>> START Given text
# Faux Tree Question



## DarkLore (Jan 25, 2009)

Just before Christmas we had a cubicle contest and I created an elaborate Santa's Workshop out of my cubicle...as a full building....roof and all. As you can imagine it got alot of attention (but alas, only second place).

Darklores Album Link - Christmas Cubicle

I have a coworker friend who hunts. After seeing what I did with a six foot by six foot cubicle, he wanted to know if I could assist him with a project. He wants to build a hunting blind designed to look like a tree. These are sold commercially for a few thousand dollars. I gave him ideas on how I might go about the project.

Now I want your opinions, suggestions, and links. Not to commercial oferrings, but to handmade projects. How would you do it?

DFW Haunters - Any of you interested in helping me build a tree?

Tree Blind

1. Needs to be mobile. 
2. Load on trailer.
3. Reasonably weatherproof (water and wind).
4. Look like a tree.
5. Cost effective. (eh, few hundred dollars maybe)
>> END Given text
Given exercise 1:
Arrange the record lines of the dataset excerpt below as a Markdown table with the columns "Row" and "Record line". Begin with the line that contains "collector number: 731907", go on through the final line of the records, and skip any blank lines.
>> START Task data
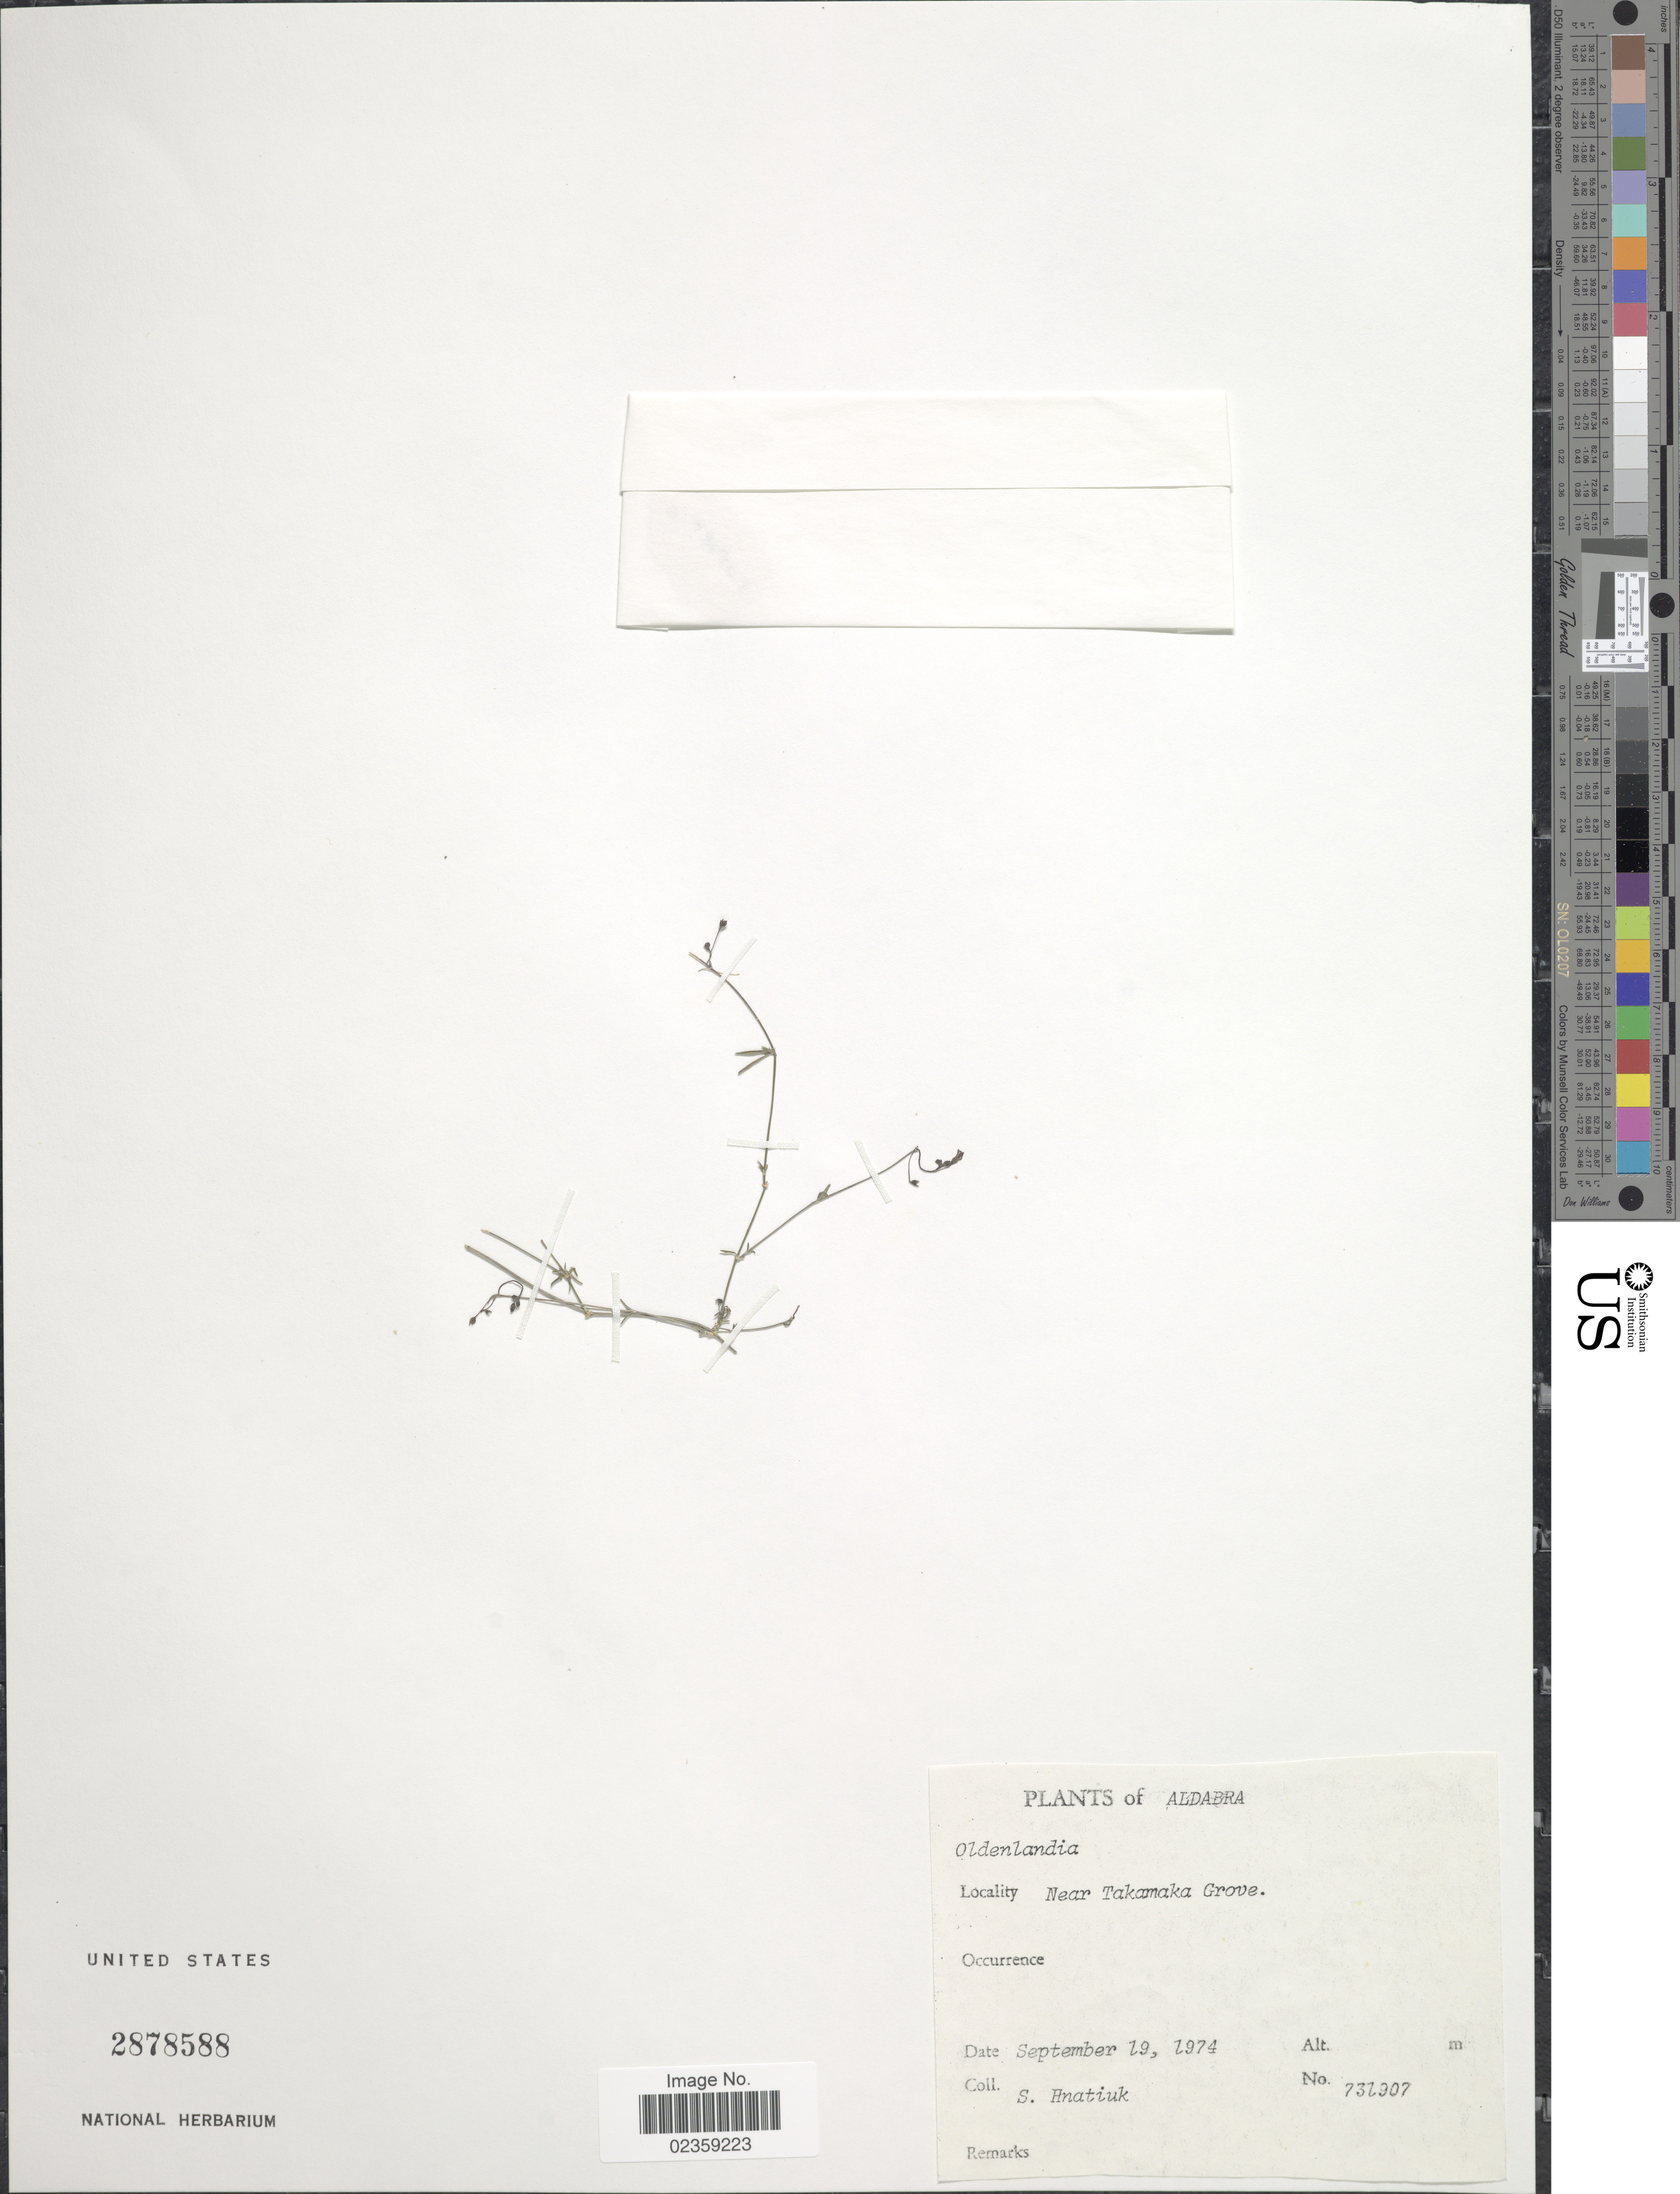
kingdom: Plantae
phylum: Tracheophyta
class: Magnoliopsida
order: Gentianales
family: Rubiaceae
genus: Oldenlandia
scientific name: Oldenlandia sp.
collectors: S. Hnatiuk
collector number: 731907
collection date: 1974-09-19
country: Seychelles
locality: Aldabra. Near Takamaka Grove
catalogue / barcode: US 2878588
>> END Task data
Given exercise 2:
Carry on the forum thread about building a tree-shaped hunting blind from the point where it ends.

Written reply 1:
| Row | Record line |
|---|---|
| 1 | collector number: 731907 |
| 2 | collection date: 1974-09-19 |
| 3 | country: Seychelles |
| 4 | locality: Aldabra. Near Takamaka Grove |
| 5 | catalogue / barcode: US 2878588 |

Written reply 2:
I've seen some past things with large squishy foam carved and coated to create animated trees. I'm thinking something like that. Stiff foam here in Texas doesn't curve and isn't thick enough. Great stuff in large quantity would probably cost too much. Unless there's a way to create a large circular structure out of pvc or chickenwire and spray commercial foam that hardens around the outside.

Thoughts?


----------



## RoxyBlue (Oct 6, 2008)

Joiseygal used Great Stuff and a chicken wire frame to make a seven foot tall tree for her haunt. Might be worth seeing how she did it:

http://www.hauntforum.com/showthread.php?t=31180

Here's a link to her vlog with a how-to for the tree:


----------



## Mr_Chicken (Nov 26, 2008)

I did something similar for a tree stump a while back. Monster mud over chicken wire (over wood), then squiggly lines of great stuff going vertically. When it was set, I took a hand saw and cut the foam in half to make a bark-like texture. I think it would look pretty good if I had painted it better.

In front of the witch on the right:


----------



## jaege (Aug 23, 2009)

I made a tree stump as a speaker hide-away from one of those round cardboard concrete forms and great stuff. Great stuff is the deal for texture. Not sure it would fool a deer though. Animals are not so handicapped in their other senses as humans are and so are not so easily fooled by visual illusions.


----------



## fontgeek (Jul 24, 2006)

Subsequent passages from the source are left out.